Articles 25-29 set out a range of rights pertaining to indigenous lands, territories, and resources. In respect of these articles, Wairarapa Moana claim the following breaches:

• Article 25:

o The legislation extinguished Wairarapa Moana’s right to maintain and strengthen their spiritual relationship with the Pouākani land to which they sought return. Wairarapa Moana have a connection with the land and exercise their role as kaitiaki (stewards) in accordance with Māori custom, traditions, and values. We have a shared genealogy with the Pouākani hapū (subtribes).

• Article 26:

o The legislation prevents Wairarapa Moana from exercising right to the lands, territory, and resources of the Pouākani land which, having acquired the land, is protected under Articles 26(1) and 26(2). The Government has also violated Article 26(3) by failing to afford adequate legal recognition and protection to Wairarapa Moana’s interests in the Pouākani land and failing to grant due respect to Wairarapa Moana’s tikanga

• Article 27:

o In Wairarapa Moana’s case, the Government’s intervention undermines its obligation to establish and implement, in conjunction with Wairarapa Moana, a fair, independent, impartial, open, and transparent process for recognising and adjudicating the rights of Māori in relation to the Pouākani land.

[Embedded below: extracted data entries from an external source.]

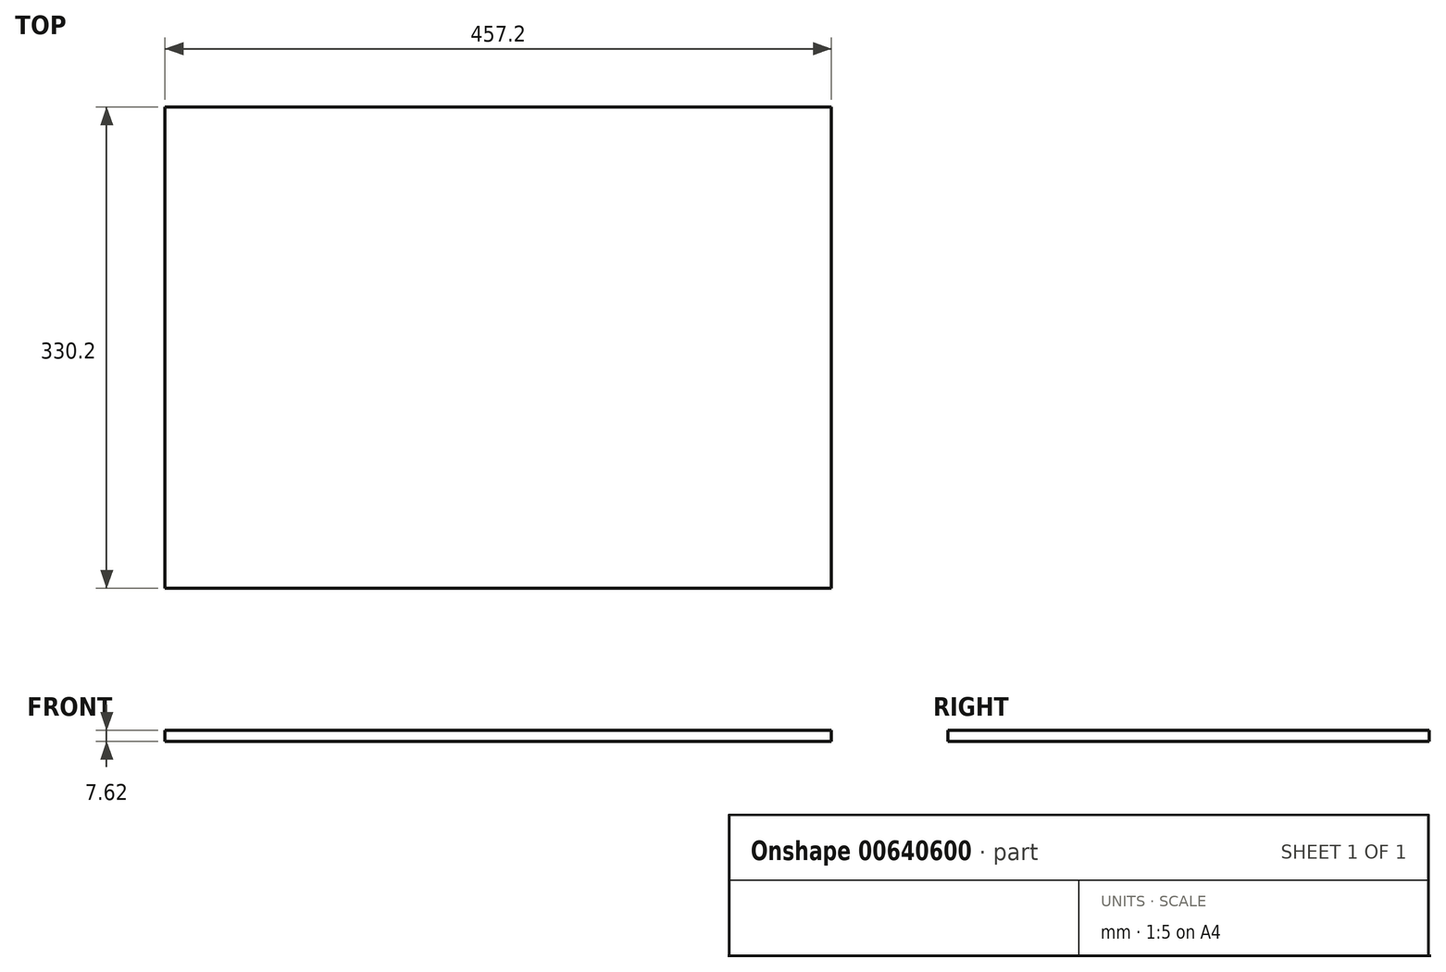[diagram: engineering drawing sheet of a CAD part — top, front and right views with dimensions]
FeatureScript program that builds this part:
annotation { "Feature Type Name" : "Feature", "Feature Type Description" : "" }
export const myFeature = defineFeature(function(context is Context, id is Id, definition is map)
    precondition{}
    {
        {
            var Q0;
            Q0=qCreatedBy(makeId("Top.planeOp"),FACE);
            var sketch = newSketch(context, id + "F0", { "sketchPlane" : qUnion([Q0])});
            skLineSegment(sketch, "E0.bottom", {"start": v(-122.28, 253.38) * mm, "end": v(334.92, 253.38) * mm});
            skLineSegment(sketch, "E0.top", {"start": v(-122.28, -76.82) * mm, "end": v(334.92, -76.82) * mm});
            skLineSegment(sketch, "E0.left", {"start": v(-122.28, 253.38) * mm, "end": v(-122.28, -76.82) * mm});
            skLineSegment(sketch, "E0.right", {"start": v(334.92, 253.38) * mm, "end": v(334.92, -76.82) * mm});
            skSolve(sketch);
        }
        {
            var Q0;
            Q0=makeQuery(id+"F0.imprint","IMPRINT",FACE,{"disambiguationData":[TD([[makeQuery(id+"F0.imprint","IMPRINT",EDGE,{"derivedFrom":sQuery(id+"F0.wireOp",EDGE,"E0.bottom")}),-1.0]])]});
            extrude(context, id + "F1", {"entities" : qUnion([Q0]), "depth" : 7.62 * mm, "offsetDistance" : 25.4 * mm});
        }
    });
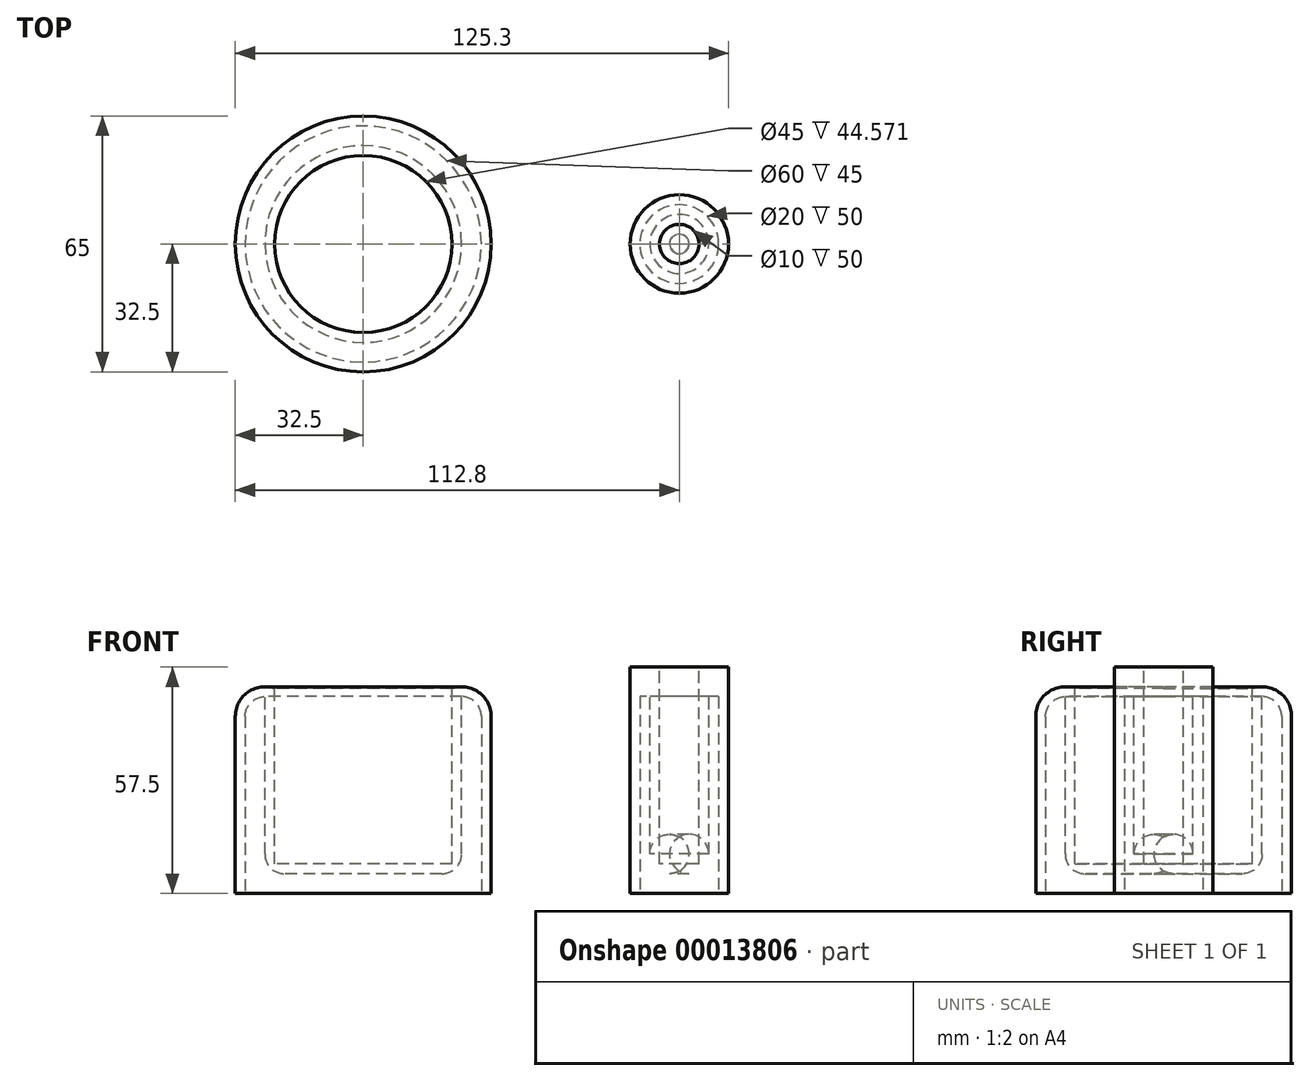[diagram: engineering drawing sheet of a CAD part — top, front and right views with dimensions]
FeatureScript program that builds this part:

This article explicitly requires that indigenous peoples ‘shall have the right to participate in this process’ The Government did not provide Wairarapa Moana with the opportunity to do so.

• Article 28:

o The Government’s intervention violates Article 28(1) by denying Wairarapa Moana’s right to redress regarding Pouākani lands despite Wairarapa Moana’s clear indication they did not give free, prior, and informed consent to the settlement of their claim. Under Article 28(2), the New Zealand Government has an obligation to provide compensation that is ‘equal in quality, size and legal status or of monetary compensation or other appropriate redress’.

• Article 29:

o Under Article 29(1), the Government’s intervention prevents Wairarapa Moana from exercising its right to conservation and protection of the Pouākani lands. No provisions have been put in place to implement programmes that have been developed by Wairarapa Moana as required under Article 29(3)

• Article 31:

o Wairarapa Moana is denied its right to exercise tikanga Māori in relation to both the exercise of authority over the Pouākani lands as well as the practices for resolving any conflicting interests amongst Māori parties.

• Article 32:

o Wairarapa Moana is denied its right to develop priorities and strategies for the development of the Pouākani land and its resources as required under Article 32(1).